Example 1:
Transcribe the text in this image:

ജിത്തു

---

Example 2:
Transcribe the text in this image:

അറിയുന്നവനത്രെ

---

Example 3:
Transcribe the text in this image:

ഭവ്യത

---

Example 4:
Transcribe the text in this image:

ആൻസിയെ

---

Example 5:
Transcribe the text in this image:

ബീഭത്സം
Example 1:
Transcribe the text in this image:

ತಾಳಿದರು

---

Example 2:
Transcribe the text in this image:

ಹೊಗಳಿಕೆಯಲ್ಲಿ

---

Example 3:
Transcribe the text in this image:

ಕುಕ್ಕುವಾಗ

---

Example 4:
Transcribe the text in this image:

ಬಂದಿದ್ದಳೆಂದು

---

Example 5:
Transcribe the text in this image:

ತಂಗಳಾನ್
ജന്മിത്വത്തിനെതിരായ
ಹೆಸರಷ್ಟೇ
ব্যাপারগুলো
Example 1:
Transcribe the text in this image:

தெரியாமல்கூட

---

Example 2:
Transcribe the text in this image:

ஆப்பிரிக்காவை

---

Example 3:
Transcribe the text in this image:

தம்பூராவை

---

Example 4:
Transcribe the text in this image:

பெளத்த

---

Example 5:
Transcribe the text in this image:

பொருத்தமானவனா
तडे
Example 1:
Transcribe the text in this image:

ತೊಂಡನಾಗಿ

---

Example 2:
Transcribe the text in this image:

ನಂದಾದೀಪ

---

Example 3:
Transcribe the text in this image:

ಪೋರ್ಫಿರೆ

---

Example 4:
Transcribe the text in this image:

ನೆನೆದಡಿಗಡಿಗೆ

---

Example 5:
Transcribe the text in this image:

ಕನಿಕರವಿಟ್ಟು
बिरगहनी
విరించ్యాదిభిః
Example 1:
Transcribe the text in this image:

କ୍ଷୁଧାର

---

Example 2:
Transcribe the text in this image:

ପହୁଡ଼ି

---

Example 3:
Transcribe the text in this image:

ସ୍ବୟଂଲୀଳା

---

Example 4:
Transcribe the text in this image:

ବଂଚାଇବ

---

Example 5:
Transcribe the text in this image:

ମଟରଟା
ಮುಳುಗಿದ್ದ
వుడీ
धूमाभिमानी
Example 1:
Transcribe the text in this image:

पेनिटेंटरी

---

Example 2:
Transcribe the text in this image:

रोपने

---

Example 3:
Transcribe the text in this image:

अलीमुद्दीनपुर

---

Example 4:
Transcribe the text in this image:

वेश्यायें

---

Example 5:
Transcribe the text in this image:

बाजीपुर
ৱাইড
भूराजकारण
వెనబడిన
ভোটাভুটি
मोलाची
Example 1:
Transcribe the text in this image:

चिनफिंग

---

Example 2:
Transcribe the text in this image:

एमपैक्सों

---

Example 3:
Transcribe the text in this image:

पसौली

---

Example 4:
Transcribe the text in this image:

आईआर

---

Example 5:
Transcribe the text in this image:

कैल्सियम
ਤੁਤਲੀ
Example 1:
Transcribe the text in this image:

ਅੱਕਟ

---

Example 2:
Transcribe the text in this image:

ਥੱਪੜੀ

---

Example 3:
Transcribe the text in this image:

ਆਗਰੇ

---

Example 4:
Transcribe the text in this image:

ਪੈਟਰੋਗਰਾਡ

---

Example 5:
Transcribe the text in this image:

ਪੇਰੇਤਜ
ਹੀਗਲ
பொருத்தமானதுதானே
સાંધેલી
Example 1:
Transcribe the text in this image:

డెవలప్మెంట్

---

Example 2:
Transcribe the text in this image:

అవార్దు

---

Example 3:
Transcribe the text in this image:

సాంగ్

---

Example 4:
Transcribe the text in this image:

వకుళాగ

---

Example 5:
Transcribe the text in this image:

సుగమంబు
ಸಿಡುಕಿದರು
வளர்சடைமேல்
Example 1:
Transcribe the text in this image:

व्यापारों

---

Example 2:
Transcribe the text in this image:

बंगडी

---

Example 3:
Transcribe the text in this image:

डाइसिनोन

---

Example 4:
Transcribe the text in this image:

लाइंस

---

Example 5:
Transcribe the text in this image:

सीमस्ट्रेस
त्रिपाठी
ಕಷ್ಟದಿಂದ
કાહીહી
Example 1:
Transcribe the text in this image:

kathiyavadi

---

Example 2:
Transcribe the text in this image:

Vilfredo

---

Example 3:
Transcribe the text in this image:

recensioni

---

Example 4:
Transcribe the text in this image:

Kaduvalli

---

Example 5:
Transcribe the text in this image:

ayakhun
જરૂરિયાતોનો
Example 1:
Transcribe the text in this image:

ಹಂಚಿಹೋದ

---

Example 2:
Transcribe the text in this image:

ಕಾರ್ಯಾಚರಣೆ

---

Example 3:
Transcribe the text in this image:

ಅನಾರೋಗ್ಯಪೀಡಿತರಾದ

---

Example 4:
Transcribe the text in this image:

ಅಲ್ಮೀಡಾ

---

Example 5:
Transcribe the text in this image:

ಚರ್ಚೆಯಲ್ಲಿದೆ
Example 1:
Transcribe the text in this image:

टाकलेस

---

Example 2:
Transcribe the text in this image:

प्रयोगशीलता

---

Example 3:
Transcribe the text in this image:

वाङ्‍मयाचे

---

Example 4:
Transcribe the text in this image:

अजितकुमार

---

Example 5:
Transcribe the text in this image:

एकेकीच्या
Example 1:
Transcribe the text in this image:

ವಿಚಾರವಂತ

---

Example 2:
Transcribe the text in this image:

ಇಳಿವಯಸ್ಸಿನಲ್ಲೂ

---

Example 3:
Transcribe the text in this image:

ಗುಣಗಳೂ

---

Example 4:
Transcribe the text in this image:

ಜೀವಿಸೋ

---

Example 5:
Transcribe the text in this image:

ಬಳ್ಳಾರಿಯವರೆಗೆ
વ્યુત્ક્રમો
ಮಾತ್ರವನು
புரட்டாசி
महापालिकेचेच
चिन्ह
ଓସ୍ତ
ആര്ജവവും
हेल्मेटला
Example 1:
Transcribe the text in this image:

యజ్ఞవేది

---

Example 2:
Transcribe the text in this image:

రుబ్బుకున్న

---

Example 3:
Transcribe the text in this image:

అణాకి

○ ○ ○

> Exercise requirements
All of the listing above should be restated word for word.

> Written reply
Example 1:
Transcribe the text in this image:

ജിത്തു

---

Example 2:
Transcribe the text in this image:

അറിയുന്നവനത്രെ

---

Example 3:
Transcribe the text in this image:

ഭവ്യത

---

Example 4:
Transcribe the text in this image:

ആൻസിയെ

---

Example 5:
Transcribe the text in this image:

ബീഭത്സം
Example 1:
Transcribe the text in this image:

ತಾಳಿದರು

---

Example 2:
Transcribe the text in this image:

ಹೊಗಳಿಕೆಯಲ್ಲಿ

---

Example 3:
Transcribe the text in this image:

ಕುಕ್ಕುವಾಗ

---

Example 4:
Transcribe the text in this image:

ಬಂದಿದ್ದಳೆಂದು

---

Example 5:
Transcribe the text in this image:

ತಂಗಳಾನ್
ജന്മിത്വത്തിനെതിരായ
ಹೆಸರಷ್ಟೇ
ব্যাপারগুলো
Example 1:
Transcribe the text in this image:

தெரியாமல்கூட

---

Example 2:
Transcribe the text in this image:

ஆப்பிரிக்காவை

---

Example 3:
Transcribe the text in this image:

தம்பூராவை

---

Example 4:
Transcribe the text in this image:

பெளத்த

---

Example 5:
Transcribe the text in this image:

பொருத்தமானவனா
तडे
Example 1:
Transcribe the text in this image:

ತೊಂಡನಾಗಿ

---

Example 2:
Transcribe the text in this image:

ನಂದಾದೀಪ

---

Example 3:
Transcribe the text in this image:

ಪೋರ್ಫಿರೆ

---

Example 4:
Transcribe the text in this image:

ನೆನೆದಡಿಗಡಿಗೆ

---

Example 5:
Transcribe the text in this image:

ಕನಿಕರವಿಟ್ಟು
बिरगहनी
విరించ్యాదిభిః
Example 1:
Transcribe the text in this image:

କ୍ଷୁଧାର

---

Example 2:
Transcribe the text in this image:

ପହୁଡ଼ି

---

Example 3:
Transcribe the text in this image:

ସ୍ବୟଂଲୀଳା

---

Example 4:
Transcribe the text in this image:

ବଂଚାଇବ

---

Example 5:
Transcribe the text in this image:

ମଟରଟା
ಮುಳುಗಿದ್ದ
వుడీ
धूमाभिमानी
Example 1:
Transcribe the text in this image:

पेनिटेंटरी

---

Example 2:
Transcribe the text in this image:

रोपने

---

Example 3:
Transcribe the text in this image:

अलीमुद्दीनपुर

---

Example 4:
Transcribe the text in this image:

वेश्यायें

---

Example 5:
Transcribe the text in this image:

बाजीपुर
ৱাইড
भूराजकारण
వెనబడిన
ভোটাভুটি
मोलाची
Example 1:
Transcribe the text in this image:

चिनफिंग

---

Example 2:
Transcribe the text in this image:

एमपैक्सों

---

Example 3:
Transcribe the text in this image:

पसौली

---

Example 4:
Transcribe the text in this image:

आईआर

---

Example 5:
Transcribe the text in this image:

कैल्सियम
ਤੁਤਲੀ
Example 1:
Transcribe the text in this image:

ਅੱਕਟ

---

Example 2:
Transcribe the text in this image:

ਥੱਪੜੀ

---

Example 3:
Transcribe the text in this image:

ਆਗਰੇ

---

Example 4:
Transcribe the text in this image:

ਪੈਟਰੋਗਰਾਡ

---

Example 5:
Transcribe the text in this image:

ਪੇਰੇਤਜ
ਹੀਗਲ
பொருத்தமானதுதானே
સાંધેલી
Example 1:
Transcribe the text in this image:

డెవలప్మెంట్

---

Example 2:
Transcribe the text in this image:

అవార్దు

---

Example 3:
Transcribe the text in this image:

సాంగ్

---

Example 4:
Transcribe the text in this image:

వకుళాగ

---

Example 5:
Transcribe the text in this image:

సుగమంబు
ಸಿಡುಕಿದರು
வளர்சடைமேல்
Example 1:
Transcribe the text in this image:

व्यापारों

---

Example 2:
Transcribe the text in this image:

बंगडी

---

Example 3:
Transcribe the text in this image:

डाइसिनोन

---

Example 4:
Transcribe the text in this image:

लाइंस

---

Example 5:
Transcribe the text in this image:

सीमस्ट्रेस
त्रिपाठी
ಕಷ್ಟದಿಂದ
કાહીહી
Example 1:
Transcribe the text in this image:

kathiyavadi

---

Example 2:
Transcribe the text in this image:

Vilfredo

---

Example 3:
Transcribe the text in this image:

recensioni

---

Example 4:
Transcribe the text in this image:

Kaduvalli

---

Example 5:
Transcribe the text in this image:

ayakhun
જરૂરિયાતોનો
Example 1:
Transcribe the text in this image:

ಹಂಚಿಹೋದ

---

Example 2:
Transcribe the text in this image:

ಕಾರ್ಯಾಚರಣೆ

---

Example 3:
Transcribe the text in this image:

ಅನಾರೋಗ್ಯಪೀಡಿತರಾದ

---

Example 4:
Transcribe the text in this image:

ಅಲ್ಮೀಡಾ

---

Example 5:
Transcribe the text in this image:

ಚರ್ಚೆಯಲ್ಲಿದೆ
Example 1:
Transcribe the text in this image:

टाकलेस

---

Example 2:
Transcribe the text in this image:

प्रयोगशीलता

---

Example 3:
Transcribe the text in this image:

वाङ्‍मयाचे

---

Example 4:
Transcribe the text in this image:

अजितकुमार

---

Example 5:
Transcribe the text in this image:

एकेकीच्या
Example 1:
Transcribe the text in this image:

ವಿಚಾರವಂತ

---

Example 2:
Transcribe the text in this image:

ಇಳಿವಯಸ್ಸಿನಲ್ಲೂ

---

Example 3:
Transcribe the text in this image:

ಗುಣಗಳೂ

---

Example 4:
Transcribe the text in this image:

ಜೀವಿಸೋ

---

Example 5:
Transcribe the text in this image:

ಬಳ್ಳಾರಿಯವರೆಗೆ
વ્યુત્ક્રમો
ಮಾತ್ರವನು
புரட்டாசி
महापालिकेचेच
चिन्ह
ଓସ୍ତ
ആര്ജവവും
हेल्मेटला
Example 1:
Transcribe the text in this image:

యజ్ఞవేది

---

Example 2:
Transcribe the text in this image:

రుబ్బుకున్న

---

Example 3:
Transcribe the text in this image:

అణాకి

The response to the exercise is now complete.